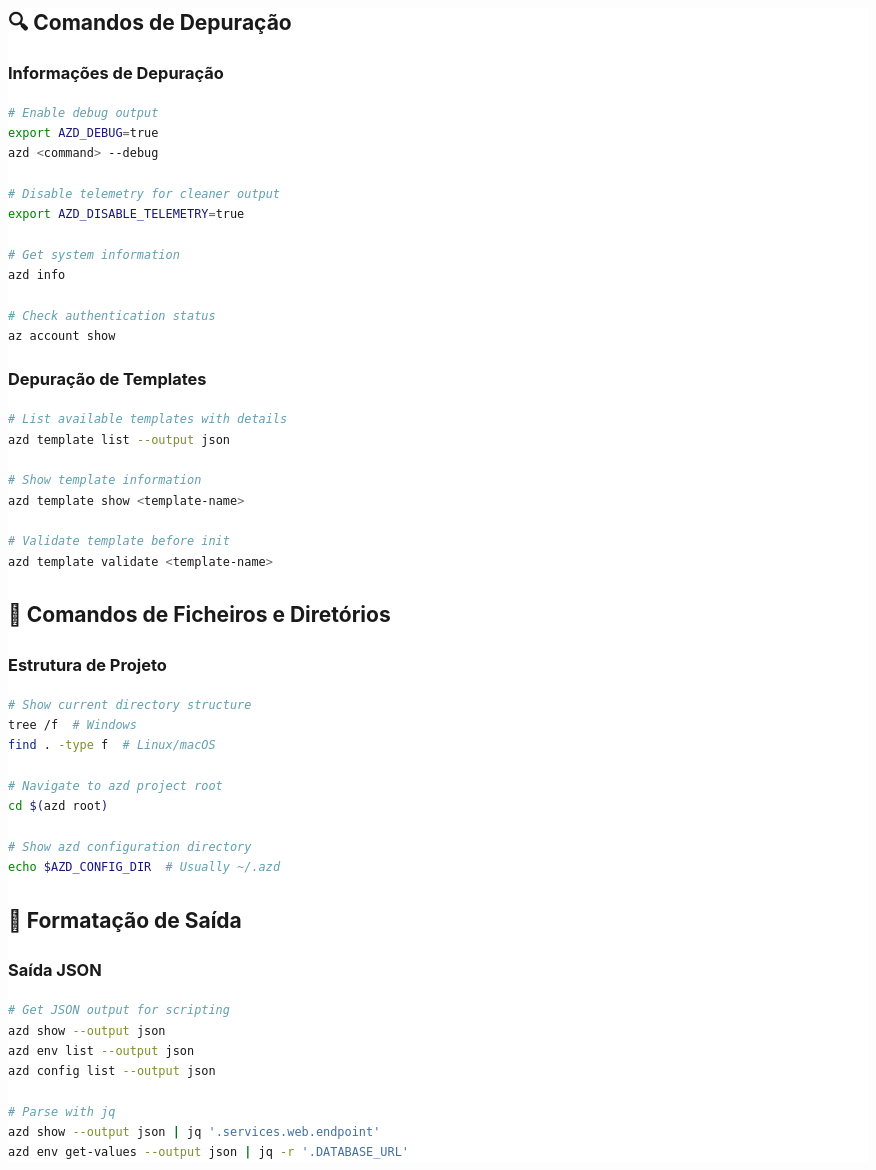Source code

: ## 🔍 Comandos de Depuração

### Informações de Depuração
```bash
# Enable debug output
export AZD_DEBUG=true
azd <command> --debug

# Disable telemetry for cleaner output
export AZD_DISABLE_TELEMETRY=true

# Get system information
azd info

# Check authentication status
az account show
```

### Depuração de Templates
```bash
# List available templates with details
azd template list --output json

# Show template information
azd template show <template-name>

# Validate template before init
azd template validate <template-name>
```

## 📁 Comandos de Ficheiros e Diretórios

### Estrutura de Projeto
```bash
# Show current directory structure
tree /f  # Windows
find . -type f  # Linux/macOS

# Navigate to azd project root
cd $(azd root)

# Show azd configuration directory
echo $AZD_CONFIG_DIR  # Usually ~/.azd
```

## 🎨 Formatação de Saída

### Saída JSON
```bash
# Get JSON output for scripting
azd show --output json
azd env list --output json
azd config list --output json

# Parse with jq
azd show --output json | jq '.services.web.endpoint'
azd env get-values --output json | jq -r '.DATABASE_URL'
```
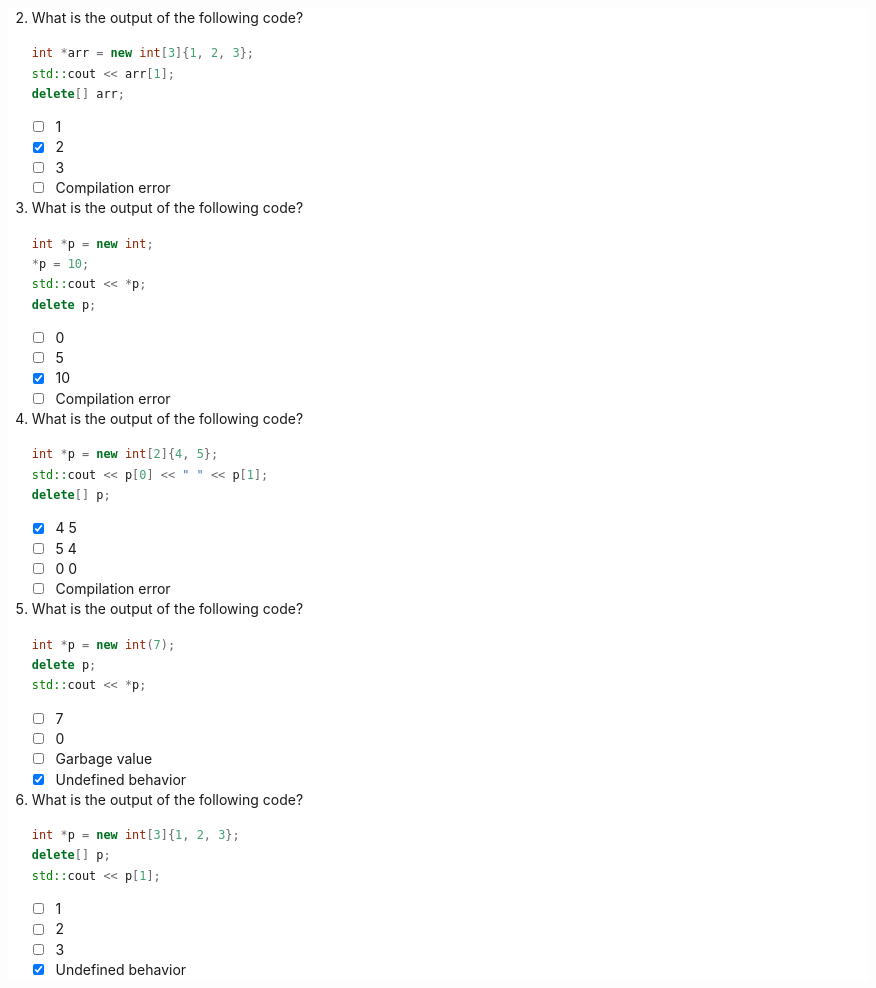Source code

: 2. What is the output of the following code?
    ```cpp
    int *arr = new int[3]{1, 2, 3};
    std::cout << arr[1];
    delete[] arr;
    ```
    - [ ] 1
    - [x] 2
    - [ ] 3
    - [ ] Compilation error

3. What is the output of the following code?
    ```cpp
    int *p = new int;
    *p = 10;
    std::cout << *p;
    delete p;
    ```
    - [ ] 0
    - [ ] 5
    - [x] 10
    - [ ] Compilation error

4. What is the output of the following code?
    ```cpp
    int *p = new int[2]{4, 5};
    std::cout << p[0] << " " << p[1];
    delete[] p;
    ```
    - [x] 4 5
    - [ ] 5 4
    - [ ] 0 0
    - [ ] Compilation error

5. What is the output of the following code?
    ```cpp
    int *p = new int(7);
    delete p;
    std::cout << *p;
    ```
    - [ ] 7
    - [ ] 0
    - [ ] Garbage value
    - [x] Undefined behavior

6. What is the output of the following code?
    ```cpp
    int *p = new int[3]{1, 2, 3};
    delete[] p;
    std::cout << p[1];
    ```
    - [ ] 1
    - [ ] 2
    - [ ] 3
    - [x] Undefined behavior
___
A complete answer lists every line of the listing above that holds the word "following".

: 2. What is the output of the following code?
3. What is the output of the following code?
4. What is the output of the following code?
5. What is the output of the following code?
6. What is the output of the following code?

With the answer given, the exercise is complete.